- [Task directions]
Could you find every line in the entries below that holds the word "based" and copy it?

- [Material supplied]
☆ ☆ ☆
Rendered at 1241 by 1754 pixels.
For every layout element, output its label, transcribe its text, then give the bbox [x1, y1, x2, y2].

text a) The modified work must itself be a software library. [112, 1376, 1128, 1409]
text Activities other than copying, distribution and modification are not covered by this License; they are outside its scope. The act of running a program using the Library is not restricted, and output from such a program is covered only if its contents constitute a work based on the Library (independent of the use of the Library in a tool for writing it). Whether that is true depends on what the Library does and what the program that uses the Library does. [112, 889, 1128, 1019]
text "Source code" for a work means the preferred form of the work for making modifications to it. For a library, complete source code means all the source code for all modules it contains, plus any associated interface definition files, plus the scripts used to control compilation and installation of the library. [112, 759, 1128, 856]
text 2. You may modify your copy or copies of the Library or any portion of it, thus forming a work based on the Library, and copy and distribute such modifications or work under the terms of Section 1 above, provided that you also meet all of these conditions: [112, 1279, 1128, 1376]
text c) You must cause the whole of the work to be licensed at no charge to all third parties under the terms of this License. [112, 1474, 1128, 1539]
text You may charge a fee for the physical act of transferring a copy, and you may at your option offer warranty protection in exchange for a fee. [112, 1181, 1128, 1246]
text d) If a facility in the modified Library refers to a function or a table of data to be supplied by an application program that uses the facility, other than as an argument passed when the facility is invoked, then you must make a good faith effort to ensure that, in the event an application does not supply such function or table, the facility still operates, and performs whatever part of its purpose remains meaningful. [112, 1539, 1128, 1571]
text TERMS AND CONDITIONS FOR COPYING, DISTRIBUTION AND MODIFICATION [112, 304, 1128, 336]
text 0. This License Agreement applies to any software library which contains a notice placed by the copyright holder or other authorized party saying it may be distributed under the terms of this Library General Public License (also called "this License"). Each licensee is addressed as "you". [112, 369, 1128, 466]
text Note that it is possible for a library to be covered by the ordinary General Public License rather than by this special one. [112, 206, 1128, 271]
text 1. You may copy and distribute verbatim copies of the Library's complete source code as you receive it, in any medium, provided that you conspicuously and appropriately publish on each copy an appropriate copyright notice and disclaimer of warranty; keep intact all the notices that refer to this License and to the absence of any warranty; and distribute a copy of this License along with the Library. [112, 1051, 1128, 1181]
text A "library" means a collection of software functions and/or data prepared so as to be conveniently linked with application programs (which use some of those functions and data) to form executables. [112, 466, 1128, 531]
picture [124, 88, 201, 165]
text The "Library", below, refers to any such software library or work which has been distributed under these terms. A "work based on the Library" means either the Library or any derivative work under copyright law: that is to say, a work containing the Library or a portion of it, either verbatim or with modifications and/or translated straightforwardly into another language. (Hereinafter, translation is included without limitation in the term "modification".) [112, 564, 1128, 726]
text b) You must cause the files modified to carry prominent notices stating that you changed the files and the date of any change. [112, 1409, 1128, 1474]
☆ ☆ ☆
- [Written solution]
text Activities other than copying, distribution and modification are not covered by this License; they are outside its scope. The act of running a program using the Library is not restricted, and output from such a program is covered only if its contents constitute a work based on the Library (independent of the use of the Library in a tool for writing it). Whether that is true depends on what the Library does and what the program that uses the Library does. [112, 889, 1128, 1019]
text 2. You may modify your copy or copies of the Library or any portion of it, thus forming a work based on the Library, and copy and distribute such modifications or work under the terms of Section 1 above, provided that you also meet all of these conditions: [112, 1279, 1128, 1376]
text The "Library", below, refers to any such software library or work which has been distributed under these terms. A "work based on the Library" means either the Library or any derivative work under copyright law: that is to say, a work containing the Library or a portion of it, either verbatim or with modifications and/or translated straightforwardly into another language. (Hereinafter, translation is included without limitation in the term "modification".) [112, 564, 1128, 726]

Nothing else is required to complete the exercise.